Tuesday, November 29, 2011

Your Goal - Bring Down the Cost of Living

Thoughts I had tonight while walking the dog....

When I was young, I had a fairly low-paying job, and a fairly cheap place to live, and a secondhand car.  Then I got a better paying job, lived in a more expensive place, and of course, bought a nicer car.

As I made more money, I spent more, first on Cable TV, then on one of those new "car phones" (built-in to your car, no less!).

And so on and so on and so on.

It is funny, but when you are young, money in your pocket is money to spend, and getting a lot of neat shit seems like the end-all to life.

But, eventually we get older and realize that working forever ain't in the cards.  We wish we had more money in the bank to live off of, and less overhead to deal with.

Wouldn't it be nice to live with the overhead of a 20-year-old and the income of a 50-year-old?

Wouldn't it be nice to be able to say, "I don't work because I have to, but because I choose to!"

And yet, for most middle-class Americans, this is entirely possible, within their reach.  And it is a highly desirable thing to have - the most desirable thing to have - and yet few bother to even try for it.

Why is this?

Simple.  We become distracted by the now and by the media, which pushes the now.  Get a cell phone with a $100 a month family plan!  Everyone has one, and let's face it, you can't have your children as the only ones in Kindergarten without a cell phone!  It would be like sending your kid to school with no shoes!

And everyone has a TeeVee in every room - with 500 channels of cable, of course!  Why not?  They are so cheap these days, if you are willing to pepper-spray people in Wal-Mart to get one.

It struck me, tonight, as I was walking the dog, that what I had done for most of my life - and what most middle-class Americans do, is not try to live within their means and accumulate wealth, but rather live up to the limits of their income and then borrow more to live on that as well.  We expand our lifestyle to create apparent wealth based on transitory income, not real wealth.

A recent article in the Savannah newspaper describes the plight of a couple in Atlanta, who were each making $100,000 annually, as Real Estate Agents.  They saved none of it, spent all of it, and are now unemployed, broke, selling off their few possessions for pennies on the dollar, trying to sell an upside-down house in the suburbs of Atlanta, and wondering what the "F" they are going to do now.

It is easy to feel sorry for them - after all, the piece was written as a tear-jerker number about "how bad things are".

But, in reality, the Real Estate Boom of the 2000's was not a "normal" condition and today's economy an aberration.  Today is the norm, the bloated Real Estate prices and hyperactive market of the 2000's was the abomination.

And the couple interviewed failed to understand that it was so - they thought that they would make their current income for the rest of their life and thus could spend as though that were so.  After all, they wished it to be so, so that wish would come true.

But such is not the case - for anyone, really.  It is all too typical for people to be laid off these days, in their 50's, and see their income plummet.  And the tragedy is not that these folks lose their jobs (that is a predicable given, not an anomaly) but that the folks in question assumed, naively, that their job would go on forever at their given income.

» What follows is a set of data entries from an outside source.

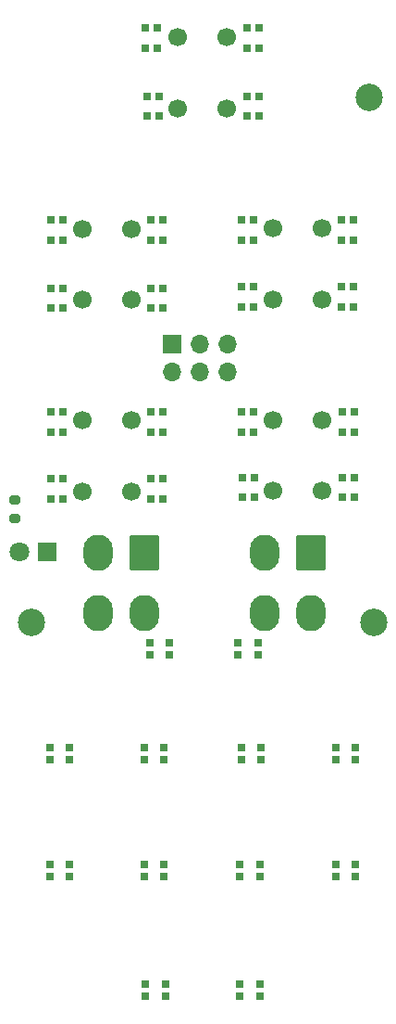
<source format=gbr>
%TF.GenerationSoftware,KiCad,Pcbnew,(6.0.9)*%
%TF.CreationDate,2023-01-27T20:48:09-09:00*%
%TF.ProjectId,JETT STATION SELECT,4a455454-2053-4544-9154-494f4e205345,rev?*%
%TF.SameCoordinates,Original*%
%TF.FileFunction,Soldermask,Top*%
%TF.FilePolarity,Negative*%
%FSLAX46Y46*%
G04 Gerber Fmt 4.6, Leading zero omitted, Abs format (unit mm)*
G04 Created by KiCad (PCBNEW (6.0.9)) date 2023-01-27 20:48:09*
%MOMM*%
%LPD*%
G01*
G04 APERTURE LIST*
G04 Aperture macros list*
%AMRoundRect*
0 Rectangle with rounded corners*
0 $1 Rounding radius*
0 $2 $3 $4 $5 $6 $7 $8 $9 X,Y pos of 4 corners*
0 Add a 4 corners polygon primitive as box body*
4,1,4,$2,$3,$4,$5,$6,$7,$8,$9,$2,$3,0*
0 Add four circle primitives for the rounded corners*
1,1,$1+$1,$2,$3*
1,1,$1+$1,$4,$5*
1,1,$1+$1,$6,$7*
1,1,$1+$1,$8,$9*
0 Add four rect primitives between the rounded corners*
20,1,$1+$1,$2,$3,$4,$5,0*
20,1,$1+$1,$4,$5,$6,$7,0*
20,1,$1+$1,$6,$7,$8,$9,0*
20,1,$1+$1,$8,$9,$2,$3,0*%
G04 Aperture macros list end*
%ADD10RoundRect,0.250001X1.099999X1.399999X-1.099999X1.399999X-1.099999X-1.399999X1.099999X-1.399999X0*%
%ADD11O,2.700000X3.300000*%
%ADD12R,1.800000X1.800000*%
%ADD13C,1.800000*%
%ADD14RoundRect,0.200000X0.275000X-0.200000X0.275000X0.200000X-0.275000X0.200000X-0.275000X-0.200000X0*%
%ADD15R,0.700000X0.700000*%
%ADD16C,1.700000*%
%ADD17O,1.700000X1.700000*%
%ADD18R,1.700000X1.700000*%
%ADD19C,2.500000*%
G04 APERTURE END LIST*
D10*
%TO.C,J2*%
X145113375Y-103346249D03*
D11*
X140913375Y-103346249D03*
X145113375Y-108846249D03*
X140913375Y-108846249D03*
%TD*%
D10*
%TO.C,J1*%
X160353375Y-103346249D03*
D11*
X156153375Y-103346249D03*
X160353375Y-108846249D03*
X156153375Y-108846249D03*
%TD*%
D12*
%TO.C,D1*%
X136223375Y-103282749D03*
D13*
X133683375Y-103282749D03*
%TD*%
D14*
%TO.C,R1*%
X133238875Y-100170749D03*
X133238875Y-98520749D03*
%TD*%
D15*
%TO.C,D33*%
X145595375Y-111559249D03*
X145595375Y-112659249D03*
X147425375Y-112659249D03*
X147425375Y-111559249D03*
%TD*%
%TO.C,D32*%
X145214375Y-142674249D03*
X145214375Y-143774249D03*
X147044375Y-143774249D03*
X147044375Y-142674249D03*
%TD*%
%TO.C,D31*%
X153850375Y-142674249D03*
X153850375Y-143774249D03*
X155680375Y-143774249D03*
X155680375Y-142674249D03*
%TD*%
%TO.C,D30*%
X164443375Y-132852249D03*
X164443375Y-131752249D03*
X162613375Y-131752249D03*
X162613375Y-132852249D03*
%TD*%
%TO.C,D29*%
X155680375Y-132852249D03*
X155680375Y-131752249D03*
X153850375Y-131752249D03*
X153850375Y-132852249D03*
%TD*%
%TO.C,D28*%
X146917375Y-132852249D03*
X146917375Y-131752249D03*
X145087375Y-131752249D03*
X145087375Y-132852249D03*
%TD*%
%TO.C,D27*%
X138281375Y-132852249D03*
X138281375Y-131752249D03*
X136451375Y-131752249D03*
X136451375Y-132852249D03*
%TD*%
%TO.C,D26*%
X136451375Y-121084249D03*
X136451375Y-122184249D03*
X138281375Y-122184249D03*
X138281375Y-121084249D03*
%TD*%
%TO.C,D25*%
X145087375Y-121084249D03*
X145087375Y-122184249D03*
X146917375Y-122184249D03*
X146917375Y-121084249D03*
%TD*%
%TO.C,D24*%
X153977375Y-121084249D03*
X153977375Y-122184249D03*
X155807375Y-122184249D03*
X155807375Y-121084249D03*
%TD*%
%TO.C,D23*%
X162613375Y-121084249D03*
X162613375Y-122184249D03*
X164443375Y-122184249D03*
X164443375Y-121084249D03*
%TD*%
%TO.C,D22*%
X155483375Y-112626249D03*
X155483375Y-111526249D03*
X153653375Y-111526249D03*
X153653375Y-112626249D03*
%TD*%
%TO.C,D21*%
X146806375Y-90493249D03*
X145706375Y-90493249D03*
X145706375Y-92323249D03*
X146806375Y-92323249D03*
%TD*%
%TO.C,D20*%
X146806375Y-96589249D03*
X145706375Y-96589249D03*
X145706375Y-98419249D03*
X146806375Y-98419249D03*
%TD*%
%TO.C,D19*%
X136562375Y-98419249D03*
X137662375Y-98419249D03*
X137662375Y-96589249D03*
X136562375Y-96589249D03*
%TD*%
%TO.C,D18*%
X136562375Y-92323249D03*
X137662375Y-92323249D03*
X137662375Y-90493249D03*
X136562375Y-90493249D03*
%TD*%
%TO.C,D17*%
X137662375Y-72967249D03*
X136562375Y-72967249D03*
X136562375Y-74797249D03*
X137662375Y-74797249D03*
%TD*%
%TO.C,D16*%
X137662375Y-79190249D03*
X136562375Y-79190249D03*
X136562375Y-81020249D03*
X137662375Y-81020249D03*
%TD*%
%TO.C,D15*%
X145706375Y-81020249D03*
X146806375Y-81020249D03*
X146806375Y-79190249D03*
X145706375Y-79190249D03*
%TD*%
%TO.C,D14*%
X145706375Y-74797249D03*
X146806375Y-74797249D03*
X146806375Y-72967249D03*
X145706375Y-72967249D03*
%TD*%
%TO.C,D13*%
X145325375Y-63494249D03*
X146425375Y-63494249D03*
X146425375Y-61664249D03*
X145325375Y-61664249D03*
%TD*%
%TO.C,D12*%
X145198375Y-57271249D03*
X146298375Y-57271249D03*
X146298375Y-55441249D03*
X145198375Y-55441249D03*
%TD*%
%TO.C,D11*%
X155569375Y-55441249D03*
X154469375Y-55441249D03*
X154469375Y-57271249D03*
X155569375Y-57271249D03*
%TD*%
%TO.C,D10*%
X155569375Y-61664249D03*
X154469375Y-61664249D03*
X154469375Y-63494249D03*
X155569375Y-63494249D03*
%TD*%
%TO.C,D9*%
X153961375Y-80893249D03*
X155061375Y-80893249D03*
X155061375Y-79063249D03*
X153961375Y-79063249D03*
%TD*%
%TO.C,D8*%
X153961375Y-74797249D03*
X155061375Y-74797249D03*
X155061375Y-72967249D03*
X153961375Y-72967249D03*
%TD*%
%TO.C,D7*%
X164205375Y-72967249D03*
X163105375Y-72967249D03*
X163105375Y-74797249D03*
X164205375Y-74797249D03*
%TD*%
%TO.C,D6*%
X164205375Y-79063249D03*
X163105375Y-79063249D03*
X163105375Y-80893249D03*
X164205375Y-80893249D03*
%TD*%
%TO.C,D5*%
X163232375Y-98292249D03*
X164332375Y-98292249D03*
X164332375Y-96462249D03*
X163232375Y-96462249D03*
%TD*%
%TO.C,D4*%
X163232375Y-92323249D03*
X164332375Y-92323249D03*
X164332375Y-90493249D03*
X163232375Y-90493249D03*
%TD*%
%TO.C,D3*%
X155061375Y-90493249D03*
X153961375Y-90493249D03*
X153961375Y-92323249D03*
X155061375Y-92323249D03*
%TD*%
%TO.C,D2*%
X155188375Y-96462249D03*
X154088375Y-96462249D03*
X154088375Y-98292249D03*
X155188375Y-98292249D03*
%TD*%
D16*
%TO.C,SW5*%
X156876750Y-97694749D03*
X156876750Y-91194749D03*
X161376750Y-97694749D03*
X161376750Y-91194749D03*
%TD*%
%TO.C,SW4*%
X143922750Y-91217749D03*
X143922750Y-97717749D03*
X139422750Y-91217749D03*
X139422750Y-97717749D03*
%TD*%
%TO.C,SW3*%
X156876750Y-80232250D03*
X156876750Y-73732250D03*
X161376750Y-80232250D03*
X161376750Y-73732250D03*
%TD*%
%TO.C,SW2*%
X143922750Y-73755250D03*
X143922750Y-80255250D03*
X139422750Y-73755250D03*
X139422750Y-80255250D03*
%TD*%
%TO.C,SW1*%
X148145500Y-62769749D03*
X148145500Y-56269749D03*
X152645500Y-62769749D03*
X152645500Y-56269749D03*
%TD*%
D17*
%TO.C,J3*%
X152733375Y-86836249D03*
X152733375Y-84296249D03*
X150193375Y-86836249D03*
X150193375Y-84296249D03*
X147653375Y-86836249D03*
D18*
X147653375Y-84296249D03*
%TD*%
D19*
%TO.C,H3*%
X166068375Y-109696249D03*
%TD*%
%TO.C,H2*%
X134794625Y-109696249D03*
%TD*%
%TO.C,H1*%
X165671500Y-61753750D03*
%TD*%
M02*

</source>
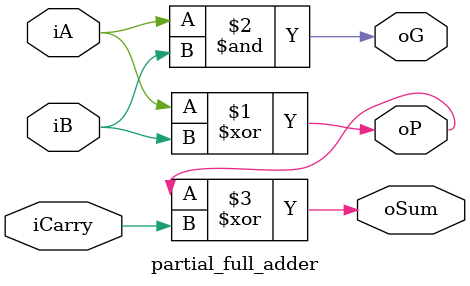
<source format=v>
`timescale 1ns / 1ps


module partial_full_adder(
    input wire iA, iB, iCarry,
    output wire oSum, oG, oP
);
    assign oP = iA ^ iB;
    assign oG = iA & iB;
    assign oSum = oP ^ iCarry;
    
endmodule
</source>
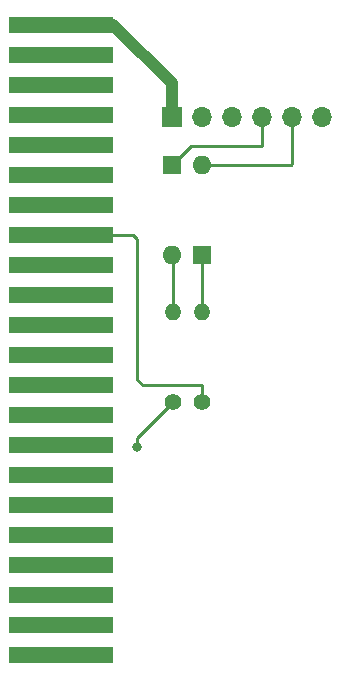
<source format=gbl>
G04 #@! TF.GenerationSoftware,KiCad,Pcbnew,7.0.8*
G04 #@! TF.CreationDate,2023-12-01T23:48:08-08:00*
G04 #@! TF.ProjectId,COMiX-Edge-Adapter-Slim,434f4d69-582d-4456-9467-652d41646170,rev?*
G04 #@! TF.SameCoordinates,Original*
G04 #@! TF.FileFunction,Copper,L2,Bot*
G04 #@! TF.FilePolarity,Positive*
%FSLAX46Y46*%
G04 Gerber Fmt 4.6, Leading zero omitted, Abs format (unit mm)*
G04 Created by KiCad (PCBNEW 7.0.8) date 2023-12-01 23:48:08*
%MOMM*%
%LPD*%
G01*
G04 APERTURE LIST*
G04 #@! TA.AperFunction,ComponentPad*
%ADD10C,1.400000*%
G04 #@! TD*
G04 #@! TA.AperFunction,ComponentPad*
%ADD11O,1.400000X1.400000*%
G04 #@! TD*
G04 #@! TA.AperFunction,ComponentPad*
%ADD12R,1.600000X1.600000*%
G04 #@! TD*
G04 #@! TA.AperFunction,ComponentPad*
%ADD13O,1.600000X1.600000*%
G04 #@! TD*
G04 #@! TA.AperFunction,ComponentPad*
%ADD14R,1.700000X1.700000*%
G04 #@! TD*
G04 #@! TA.AperFunction,ComponentPad*
%ADD15O,1.700000X1.700000*%
G04 #@! TD*
G04 #@! TA.AperFunction,ConnectorPad*
%ADD16R,8.890000X1.397000*%
G04 #@! TD*
G04 #@! TA.AperFunction,ViaPad*
%ADD17C,0.800000*%
G04 #@! TD*
G04 #@! TA.AperFunction,Conductor*
%ADD18C,1.000000*%
G04 #@! TD*
G04 #@! TA.AperFunction,Conductor*
%ADD19C,0.250000*%
G04 #@! TD*
G04 APERTURE END LIST*
D10*
X216357200Y-123139200D03*
D11*
X216357200Y-115519200D03*
D10*
X218846400Y-123164600D03*
D11*
X218846400Y-115544600D03*
D12*
X218871800Y-110693200D03*
D13*
X218871800Y-103073200D03*
D14*
X216300000Y-99000000D03*
D15*
X218840000Y-99000000D03*
X221380000Y-99000000D03*
X223920000Y-99000000D03*
X226460000Y-99000000D03*
X229000000Y-99000000D03*
D12*
X216331800Y-103073200D03*
D13*
X216331800Y-110693200D03*
D16*
X206883000Y-91186000D03*
X206883000Y-93726000D03*
X206883000Y-96266000D03*
X206883000Y-98806000D03*
X206883000Y-101346000D03*
X206883000Y-103886000D03*
X206883000Y-106426000D03*
X206883000Y-108966000D03*
X206883000Y-111506000D03*
X206883000Y-114046000D03*
X206883000Y-116586000D03*
X206883000Y-119126000D03*
X206883000Y-121666000D03*
X206883000Y-124206000D03*
X206883000Y-126746000D03*
X206883000Y-129286000D03*
X206883000Y-131826000D03*
X206883000Y-134366000D03*
X206883000Y-136906000D03*
X206883000Y-139446000D03*
X206883000Y-141986000D03*
X206883000Y-144526000D03*
D17*
X213334600Y-126949200D03*
D18*
X216300000Y-99000000D02*
X216300000Y-96158000D01*
X216300000Y-96158000D02*
X211328000Y-91186000D01*
X211328000Y-91186000D02*
X206883000Y-91186000D01*
D19*
X217906600Y-101498400D02*
X223951800Y-101498400D01*
X216331800Y-103073200D02*
X217906600Y-101498400D01*
X223951800Y-101498400D02*
X223920000Y-101466600D01*
X223920000Y-101466600D02*
X223920000Y-99000000D01*
X218871800Y-103073200D02*
X226415600Y-103073200D01*
X226415600Y-103073200D02*
X226460000Y-103028800D01*
X226460000Y-103028800D02*
X226460000Y-99000000D01*
X218846400Y-115544600D02*
X218846400Y-110718600D01*
X218846400Y-110718600D02*
X218871800Y-110693200D01*
X216357200Y-115519200D02*
X216357200Y-110718600D01*
X216357200Y-110718600D02*
X216331800Y-110693200D01*
X218846400Y-121716800D02*
X213817200Y-121716800D01*
X213360000Y-109346880D02*
X212979120Y-108966000D01*
X218846400Y-123164600D02*
X218846400Y-121716800D01*
X213817200Y-121716800D02*
X213360000Y-121259600D01*
X213360000Y-121259600D02*
X213360000Y-109346880D01*
X212979120Y-108966000D02*
X206883000Y-108966000D01*
X213334600Y-126161800D02*
X213334600Y-126949200D01*
X216357200Y-123139200D02*
X213334600Y-126161800D01*
M02*

</source>
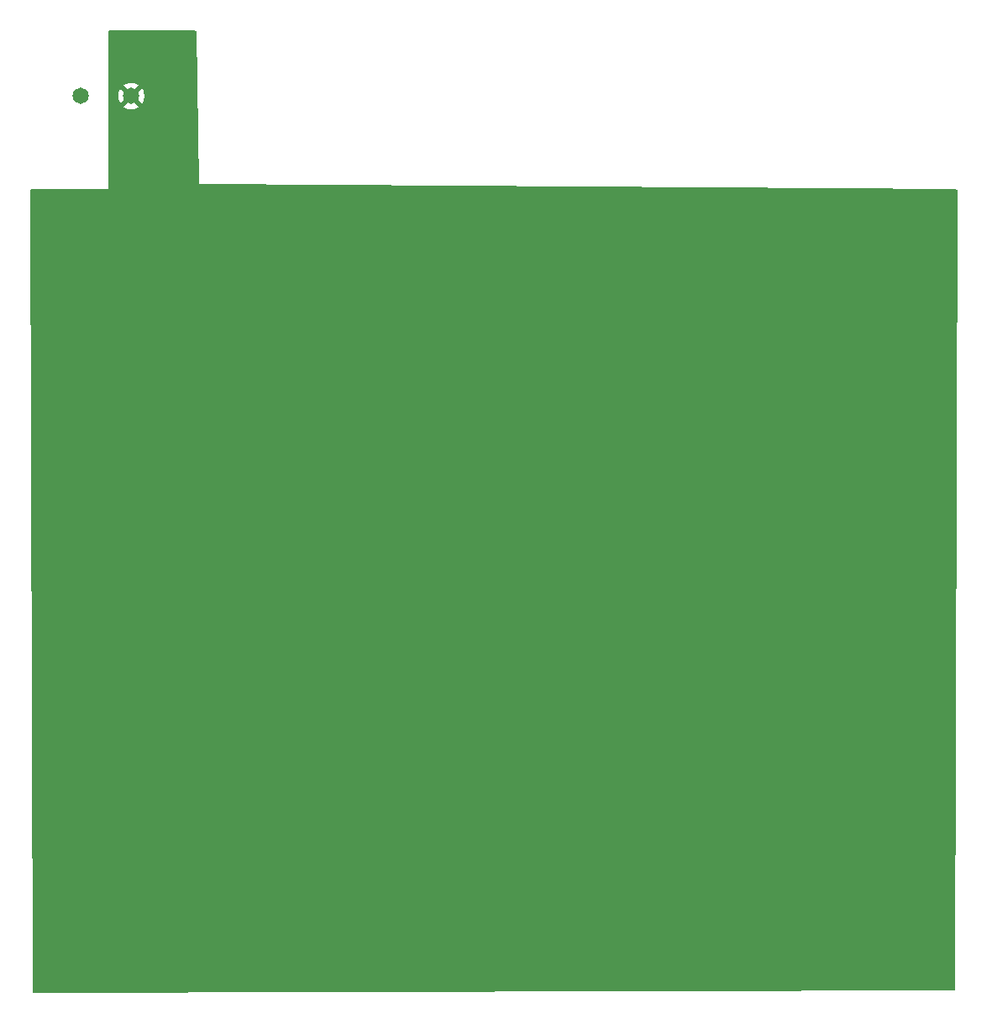
<source format=gbl>
%TF.GenerationSoftware,KiCad,Pcbnew,9.0.7*%
%TF.CreationDate,2026-02-25T22:42:23-06:00*%
%TF.ProjectId,grow_lights,67726f77-5f6c-4696-9768-74732e6b6963,rev?*%
%TF.SameCoordinates,Original*%
%TF.FileFunction,Copper,L2,Bot*%
%TF.FilePolarity,Positive*%
%FSLAX46Y46*%
G04 Gerber Fmt 4.6, Leading zero omitted, Abs format (unit mm)*
G04 Created by KiCad (PCBNEW 9.0.7) date 2026-02-25 22:42:23*
%MOMM*%
%LPD*%
G01*
G04 APERTURE LIST*
%TA.AperFunction,ComponentPad*%
%ADD10C,1.650000*%
%TD*%
%TA.AperFunction,ViaPad*%
%ADD11C,1.300000*%
%TD*%
G04 APERTURE END LIST*
D10*
%TO.P,J11,1,Pin_1*%
%TO.N,LEDS*%
X110536000Y-58928000D03*
%TO.P,J11,2,Pin_2*%
%TO.N,LED-*%
X115616000Y-58928000D03*
%TD*%
D11*
%TO.N,LED-*%
X142240000Y-135890000D03*
%TD*%
%TA.AperFunction,Conductor*%
%TO.N,LED-*%
G36*
X122119055Y-52343685D02*
G01*
X122164810Y-52396489D01*
X122175999Y-52445967D01*
X122427999Y-67818000D01*
X122943745Y-67821426D01*
X198758439Y-68325178D01*
X198825343Y-68345307D01*
X198870746Y-68398414D01*
X198881611Y-68449565D01*
X198628387Y-148974726D01*
X198608492Y-149041703D01*
X198555545Y-149087292D01*
X198504727Y-149098336D01*
X105787949Y-149351661D01*
X105720856Y-149332159D01*
X105674957Y-149279480D01*
X105663611Y-149228050D01*
X105663204Y-149098336D01*
X105410390Y-68450389D01*
X105429864Y-68383288D01*
X105482524Y-68337368D01*
X105534389Y-68326000D01*
X113284000Y-68326000D01*
X113284000Y-58823720D01*
X114291000Y-58823720D01*
X114291000Y-59032279D01*
X114323626Y-59238272D01*
X114388075Y-59436627D01*
X114482759Y-59622451D01*
X114518627Y-59671818D01*
X114518627Y-59671819D01*
X115092212Y-59098234D01*
X115103482Y-59140292D01*
X115175890Y-59265708D01*
X115278292Y-59368110D01*
X115403708Y-59440518D01*
X115445765Y-59451787D01*
X114872179Y-60025371D01*
X114872180Y-60025372D01*
X114921543Y-60061236D01*
X114921556Y-60061244D01*
X115107372Y-60155924D01*
X115305727Y-60220373D01*
X115511721Y-60253000D01*
X115720279Y-60253000D01*
X115926272Y-60220373D01*
X116124627Y-60155924D01*
X116310451Y-60061240D01*
X116359818Y-60025372D01*
X116359818Y-60025371D01*
X115786234Y-59451787D01*
X115828292Y-59440518D01*
X115953708Y-59368110D01*
X116056110Y-59265708D01*
X116128518Y-59140292D01*
X116139787Y-59098234D01*
X116713371Y-59671818D01*
X116713372Y-59671818D01*
X116749240Y-59622451D01*
X116843924Y-59436627D01*
X116908373Y-59238272D01*
X116941000Y-59032279D01*
X116941000Y-58823720D01*
X116908373Y-58617727D01*
X116843924Y-58419372D01*
X116749244Y-58233556D01*
X116749236Y-58233543D01*
X116713372Y-58184180D01*
X116713371Y-58184179D01*
X116139787Y-58757764D01*
X116128518Y-58715708D01*
X116056110Y-58590292D01*
X115953708Y-58487890D01*
X115828292Y-58415482D01*
X115786233Y-58404212D01*
X116359819Y-57830627D01*
X116310451Y-57794759D01*
X116124627Y-57700075D01*
X115926272Y-57635626D01*
X115720279Y-57603000D01*
X115511721Y-57603000D01*
X115305727Y-57635626D01*
X115107372Y-57700075D01*
X114921552Y-57794757D01*
X114872180Y-57830627D01*
X115445766Y-58404212D01*
X115403708Y-58415482D01*
X115278292Y-58487890D01*
X115175890Y-58590292D01*
X115103482Y-58715708D01*
X115092212Y-58757765D01*
X114518627Y-58184180D01*
X114482757Y-58233552D01*
X114388075Y-58419372D01*
X114323626Y-58617727D01*
X114291000Y-58823720D01*
X113284000Y-58823720D01*
X113284000Y-52448000D01*
X113303685Y-52380961D01*
X113356489Y-52335206D01*
X113408000Y-52324000D01*
X122052016Y-52324000D01*
X122119055Y-52343685D01*
G37*
%TD.AperFunction*%
%TD*%
M02*

</source>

They counted themselves as "rich" based on income, not real accumulated wealth.  And since they had a high income they assumed there was no need to accumulate real wealth.  Why bother when the income would provide a lifestyle - based on credit - of a wealthy person?

But all that changes, eventually, for all of us.  As I wind down the last 1/3 of my life, I realize that my career has a finite number of days left to it.  And thus my income will shrink, over time, and then one day, vanish.  And hopefully, when that time comes, I will have enough income from investments to pay my bills and support me in some level of comfort.

And for our 401(k) generation, this is the only option available to us - we do not have fat teacher's pensions to rely on, no Union pension to count on every month, rain or shine.  We are even told not to expect any Social Security!

So, many of us wonder how this will all play out - and many of us just have another drink and hope for the best.  Or we try to save now, so late in life (better than never at all!) to make up for lost time.

But we look back and think, "Gee, if only I could have put aside 5% or 10% of my income - that's not a lot to ask, is it?  And if I had, I could have retired at age 50, if I had to!  But I had to have that new electronic gadget instead!"

And it is advice lost on a younger generation, who sees having it all as far more important than having real money.

But the lesson is there, for anyone who cares to learn it.  If you can keep your cost of living low  - avoid the pitfalls and traps of our consumer society - you can become financially independent.  Nearly anyone can do it.

Or you can have new bling rims for your car.  Your choice.

Truly, consumerism is a form of voluntary slavery!